Barrasso, speaking during Town Square Media’s “Economy Town Hall” broadcast on the company’s Wyoming radio stations, said he opposes the idea some Democrat members of Congress have proposed of including items such as pension bailouts and election reform in coronavirus relief packages.
“That is not the responsibility of the American people,” he said. “When I look at additional legislation, I want it to be targeted and temporary to help Americans get back to work, to deal with the disease, to help get the virus behind us.”

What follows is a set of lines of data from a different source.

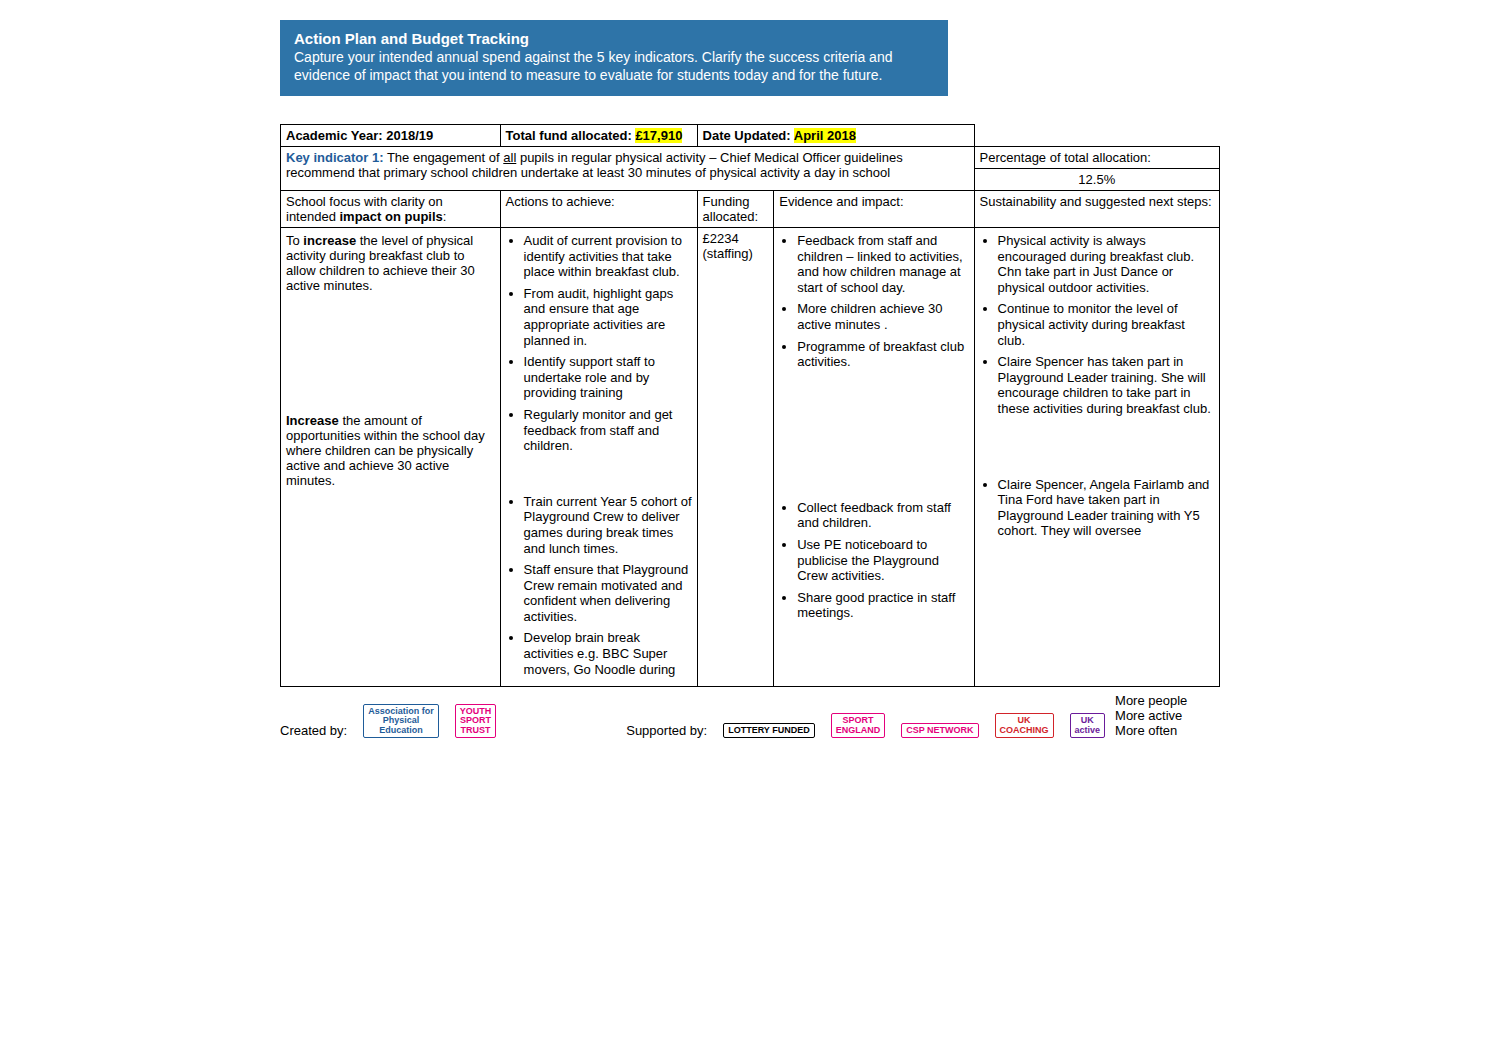Action Plan and Budget Tracking
Capture your intended annual spend against the 5 key indicators. Clarify the success criteria and evidence of impact that you intend to measure to evaluate for students today and for the future.
| Academic Year: 2018/19 | Total fund allocated: £17,910 | Date Updated: April 2018 | |
| Key indicator 1: The engagement of all pupils in regular physical activity – Chief Medical Officer guidelines recommend that primary school children undertake at least 30 minutes of physical activity a day in school | Percentage of total allocation: |
| 12.5% |
| School focus with clarity on intended impact on pupils : | Actions to achieve: | Funding allocated: | Evidence and impact: | Sustainability and suggested next steps: |
| To increase the level of physical activity during breakfast club to allow children to achieve their 30 active minutes. Increase the amount of opportunities within the school day where children can be physically active and achieve 30 active minutes. | Audit of current provision to identify activities that take place within breakfast club. From audit, highlight gaps and ensure that age appropriate activities are planned in. Identify support staff to undertake role and by providing training Regularly monitor and get feedback from staff and children. Train current Year 5 cohort of Playground Crew to deliver games during break times and lunch times. Staff ensure that Playground Crew remain motivated and confident when delivering activities. Develop brain break activities e.g. BBC Super movers, Go Noodle during | £2234 (staffing) | Feedback from staff and children – linked to activities, and how children manage at start of school day. More children achieve 30 active minutes . Programme of breakfast club activities. Collect feedback from staff and children. Use PE noticeboard to publicise the Playground Crew activities. Share good practice in staff meetings. | Physical activity is always encouraged during breakfast club. Chn take part in Just Dance or physical outdoor activities. Continue to monitor the level of physical activity during breakfast club. Claire Spencer has taken part in Playground Leader training. She will encourage children to take part in these activities during breakfast club. Claire Spencer, Angela Fairlamb and Tina Ford have taken part in Playground Leader training with Y5 cohort. They will oversee |
Created by: Association for
Physical
Education YOUTH
SPORT
TRUST Supported by: LOTTERY FUNDED SPORT
ENGLAND CSP NETWORK UK
COACHING UK
active More people
More active
More often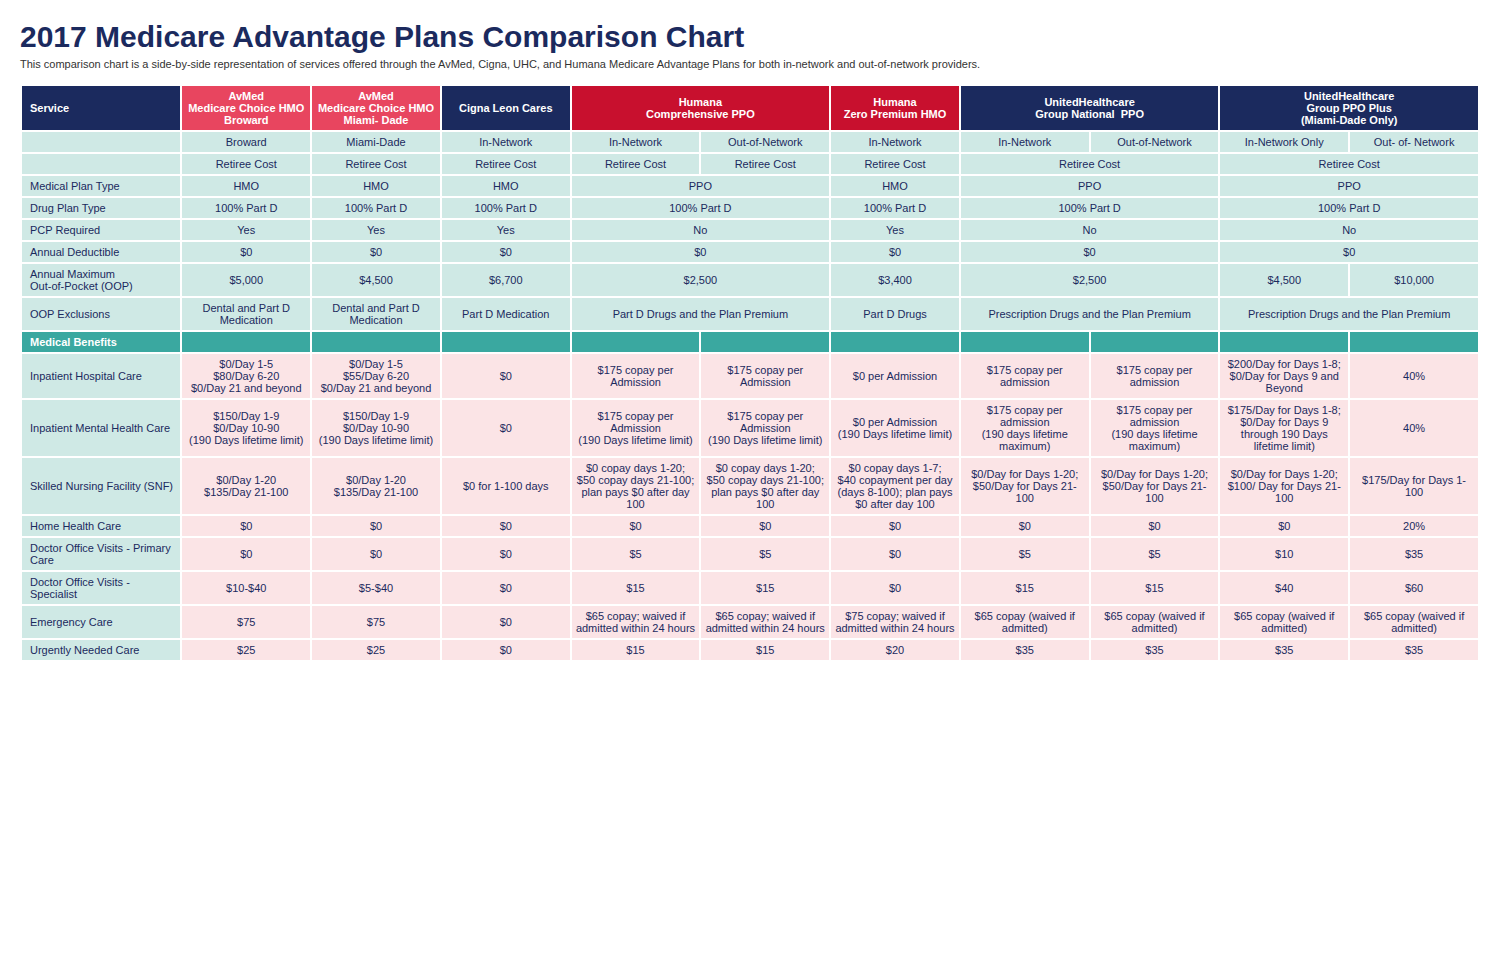2017 Medicare Advantage Plans Comparison Chart
This comparison chart is a side-by-side representation of services offered through the AvMed, Cigna, UHC, and Humana Medicare Advantage Plans for both in-network and out-of-network providers.
| Service | AvMed Medicare Choice HMO Broward | AvMed Medicare Choice HMO Miami- Dade | Cigna Leon Cares | Humana Comprehensive PPO | Humana Zero Premium HMO | UnitedHealthcare Group National PPO | UnitedHealthcare Group PPO Plus (Miami-Dade Only) |
| --- | --- | --- | --- | --- | --- | --- | --- |
| | Broward | Miami-Dade | In-Network | In-Network | Out-of-Network | In-Network | In-Network | Out-of-Network | In-Network Only | Out- of- Network |
| | Retiree Cost | Retiree Cost | Retiree Cost | Retiree Cost | Retiree Cost | Retiree Cost | Retiree Cost | Retiree Cost |
| Medical Plan Type | HMO | HMO | HMO | PPO | HMO | PPO | PPO |
| Drug Plan Type | 100% Part D | 100% Part D | 100% Part D | 100% Part D | 100% Part D | 100% Part D | 100% Part D |
| PCP Required | Yes | Yes | Yes | No | Yes | No | No |
| Annual Deductible | $0 | $0 | $0 | $0 | $0 | $0 | $0 |
| Annual Maximum Out-of-Pocket (OOP) | $5,000 | $4,500 | $6,700 | $2,500 | $3,400 | $2,500 | $4,500 | $10,000 |
| OOP Exclusions | Dental and Part D Medication | Dental and Part D Medication | Part D Medication | Part D Drugs and the Plan Premium | Part D Drugs | Prescription Drugs and the Plan Premium | Prescription Drugs and the Plan Premium |
| Medical Benefits | | | | | | | | | | |
| Inpatient Hospital Care | $0/Day 1-5 $80/Day 6-20 $0/Day 21 and beyond | $0/Day 1-5 $55/Day 6-20 $0/Day 21 and beyond | $0 | $175 copay per Admission | $175 copay per Admission | $0 per Admission | $175 copay per admission | $175 copay per admission | $200/Day for Days 1-8; $0/Day for Days 9 and Beyond | 40% |
| Inpatient Mental Health Care | $150/Day 1-9 $0/Day 10-90 (190 Days lifetime limit) | $150/Day 1-9 $0/Day 10-90 (190 Days lifetime limit) | $0 | $175 copay per Admission (190 Days lifetime limit) | $175 copay per Admission (190 Days lifetime limit) | $0 per Admission (190 Days lifetime limit) | $175 copay per admission (190 days lifetime maximum) | $175 copay per admission (190 days lifetime maximum) | $175/Day for Days 1-8; $0/Day for Days 9 through 190 Days lifetime limit) | 40% |
| Skilled Nursing Facility (SNF) | $0/Day 1-20 $135/Day 21-100 | $0/Day 1-20 $135/Day 21-100 | $0 for 1-100 days | $0 copay days 1-20; $50 copay days 21-100; plan pays $0 after day 100 | $0 copay days 1-20; $50 copay days 21-100; plan pays $0 after day 100 | $0 copay days 1-7; $40 copayment per day (days 8-100); plan pays $0 after day 100 | $0/Day for Days 1-20; $50/Day for Days 21-100 | $0/Day for Days 1-20; $50/Day for Days 21-100 | $0/Day for Days 1-20; $100/ Day for Days 21-100 | $175/Day for Days 1-100 |
| Home Health Care | $0 | $0 | $0 | $0 | $0 | $0 | $0 | $0 | $0 | 20% |
| Doctor Office Visits - Primary Care | $0 | $0 | $0 | $5 | $5 | $0 | $5 | $5 | $10 | $35 |
| Doctor Office Visits - Specialist | $10-$40 | $5-$40 | $0 | $15 | $15 | $0 | $15 | $15 | $40 | $60 |
| Emergency Care | $75 | $75 | $0 | $65 copay; waived if admitted within 24 hours | $65 copay; waived if admitted within 24 hours | $75 copay; waived if admitted within 24 hours | $65 copay (waived if admitted) | $65 copay (waived if admitted) | $65 copay (waived if admitted) | $65 copay (waived if admitted) |
| Urgently Needed Care | $25 | $25 | $0 | $15 | $15 | $20 | $35 | $35 | $35 | $35 |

Officials also need to make sure the $2.7 trillion in aid already approved by Congress is wisely spent, he added.
“Some of these states have been doing things irresponsibly for decades,” he said. “And I’m not going to ask the people of Wyoming or the people of America to bail out states’ bad behavior. Some of these have been cesspools of mismanagement for decades.”
Wyoming received $1.25 billion in federal aid under the relief package.
Barrasso said he believes Congress did exactly what was needed with its first aid package by providing funds for states, small businesses, hospitals and individuals.
Wyoming has been more severely hit by the economic aspects of the pandemic than by the health aspects, he noted, so that is where the state needs the most assistance.
“We’ve been flatlined in terms of energy, in terms of agriculture, in terms of tourism,” he said. “So that’s my focus now … what can we do to help Wyoming. Make sure we’re doing well and opening wisely with regard to the health impacts, but focus specifically on the economic needs of the people of Wyoming as we come into this recovery phase.”